It’s been said that while enjoying a Moscow Mule, curiosity can strike the moment before its cold copper mug touches your lips. You wonder, where exactly did this refreshingly tangy drink come from? Was the crisp beverage loved by leaders of the Communist Party like Joseph Stalin and Vladimir Lenin in Soviet Russia?
Was it invented when a mule somehow miraculously kicked the contents of a bottle of vodka and a bottle of ginger beer into a copper mug? It turns out the Moscow Mule is actually the byproduct of inventive marketing. This cocktail, that brought with it cocktail attire was created in 1941 right here in America.
According to legend, the birth of the Moscow Mule can be traced to the Chatham Hotel in Manhattan and a meeting of three men: John Martin, an executive at Heublein, an East Coast spirits and food distributor; Rudolph Kunett, president of the company’s vodka division; and Jack Morgan, president of Cock ‘n Bull products, which included a brand of ginger beer and a pub in Hollywood. Try out these great Moscow Mule recipes while at home during quarantine.
At this time, vodka was largely an unknown spirit in the U.S., and Morgan was having a difficult time peddling his ginger beer. So that night Morgan, Kunett and Martin added a fit of “inventive genius” to their hors d’oeuvres by combining vodka, ginger beer and lemon juice over ice to create the concoction.
But where did that name come from? Many say “Moscow” is a nod to the Russian origin of vodka while the “Mule” part comes from the kick in the taste of ginger beer. The Mule made its way to the West Coast by way of Morgan’s Cock ‘n Bull bar on Sunset Boulevard, where it quickly gained popularity, especially among the Hollywood elite. To make this drink stand out above other drinks, it was served in a unique copper mug.

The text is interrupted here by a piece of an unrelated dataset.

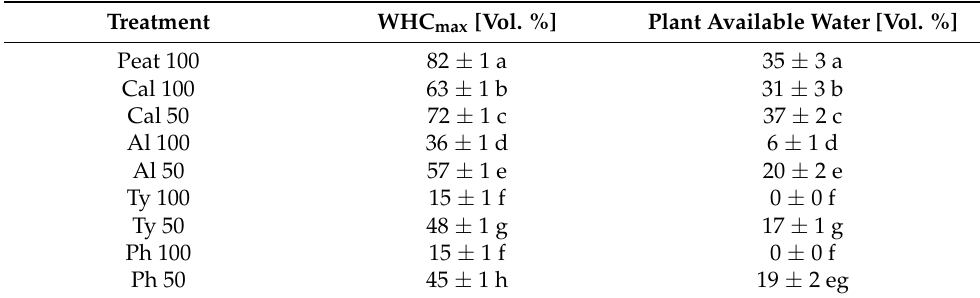
Table 4. Maximum water-holding capacity (WHC max ) and plant available water between − 10 and − 100 hPa of treatments in stage 1. WHC max n = 4 and plant available water n = 16, variance analysis: Kruskal–Wallis, post hoc test: pairwise t test, p < 0.05. Different letters indicate significant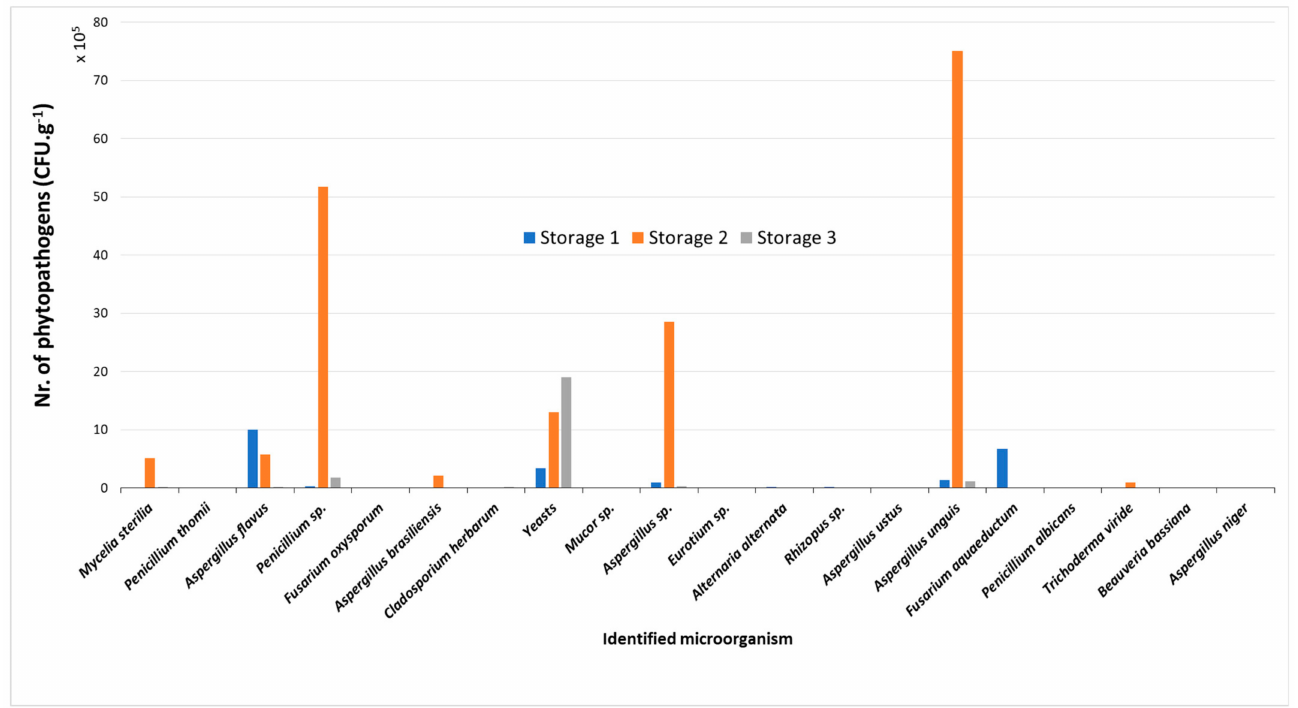
Figure 7. Identified phytopathogens and their number at individual sampling points from samples from a depth of 0.5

The Cock ‘n Bull even had its own custom mule-engraved mugs made. Martin took the Mule on a nationwide campaign to further popularize the drink and his brand of vodka. He visited a number of bars across the country with one of the first Polaroid cameras. At each bar, he’d take two pictures of patrons holding the vodka and cup. Martin would leave one photo behind and take the other to show the next bar he visited what its competition was serving.
Later, the Moscow Mule was almost a victim of the Red Scare of the 1950s, as bartenders boycotted the “un-American” drink. In the 1960s, the drink rebounded by being the subject of several magazine ads featuring celebrities like Woody Allen. The Moscow Mule ultimately succeeded in making vodka a bar mainstay in the United States; however, with time, the popularity of the drink itself eventually declined.
Fortunately, the Mule has experienced a recent resurgence with the popularization of mixologists and retro cocktails. We have a feeling this old Mule is going to be around a long time. That concludes today’s lesson. It’s time for you to go out and experience the kick of the Moscow Mule for yourself.